I shrugged because I was collecting baby crabs, their soft, gray bodies scuttling up the sides of the yellow bucket and sliding back into the mush at the bottom. The wind picked up, my hair whipping around like sandy cattails, slapping at my eyes. I eyed the girl on the blanket next to us, her hair pulled back taut against her head and held in place with a hair band. Evelyn never had a hair band with her in her life, I was pretty sure. She wasn’t a “Band-Aid in every pocketbook” kind of mother.
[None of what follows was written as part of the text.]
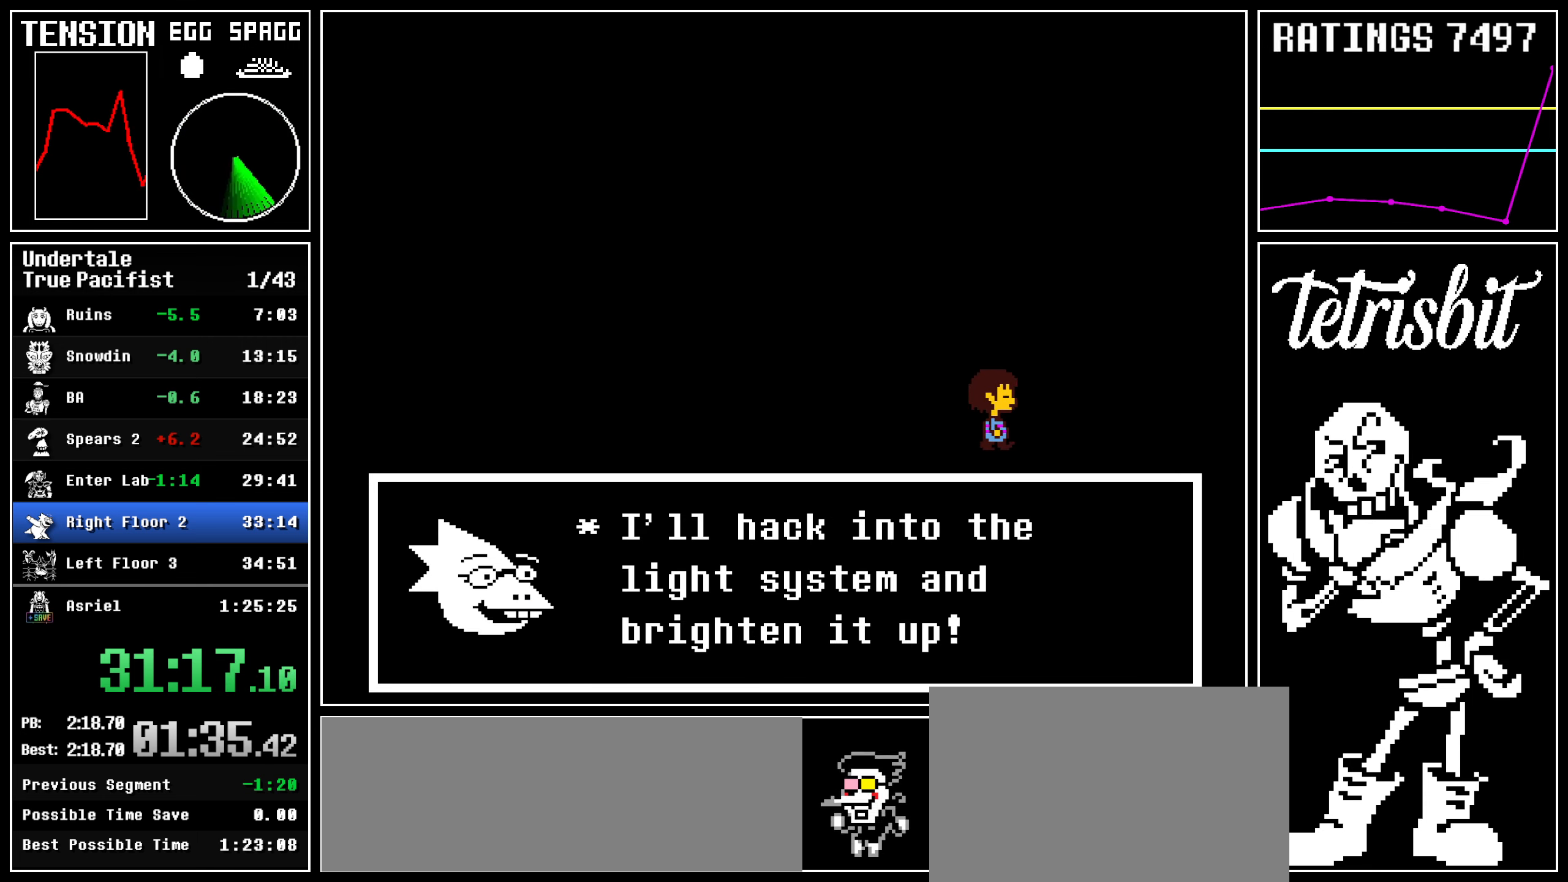
{"keys": ["right"], "events": []}
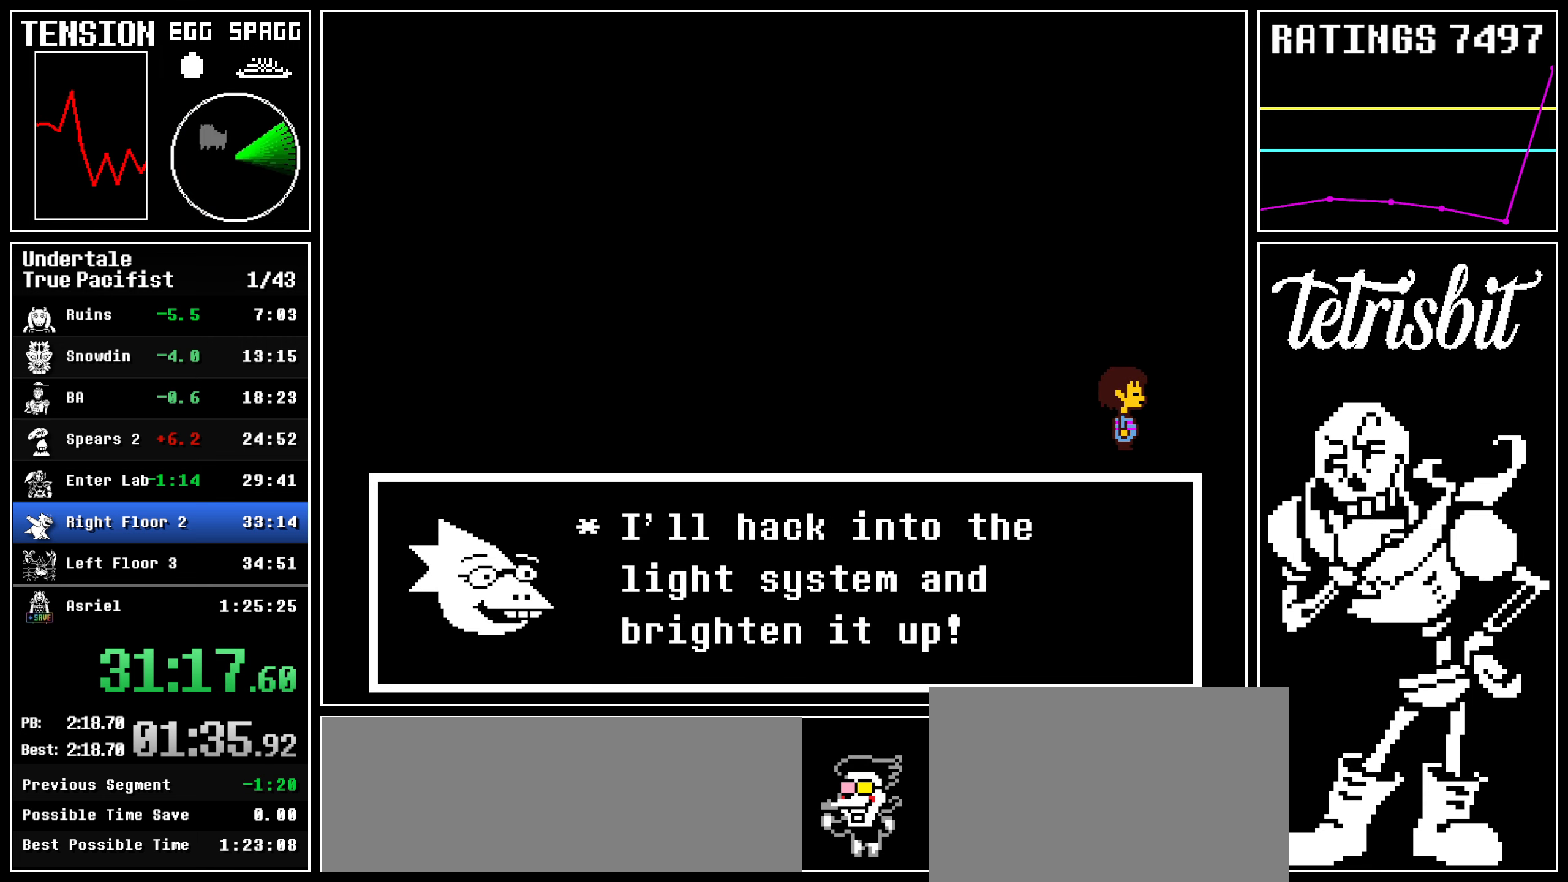
{"keys": ["right"], "events": []}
Evelyn screamed when the umbrella uprooted and skipped dangerously across the sand, toward the ocean. Beachgoers shouted, pointed, and ducked, but no one jumped up. She stood helplessly and watched our only beach umbrella pinwheel away. She flopped back onto the blanket and gave me a dazzling smile, all sparkling teeth, and shrugged, like it didn’t matter. Like we could just buy another one, which of course, I knew we couldn’t. I squinted down the beach, but the umbrella was gone. I went back to my digging, scooting down toward the wet sand, but she never called me back.

When I wandered back up to the blanket, a man sat next to Evelyn, his chest tan and shiny, his dark hair slick.

“Bud, look! This nice man here brought our umbrella back!” She rubbed his bicep.

“Hi, Hilary. Your mom was just talking about you. I’m Michael, but people call me Mick.”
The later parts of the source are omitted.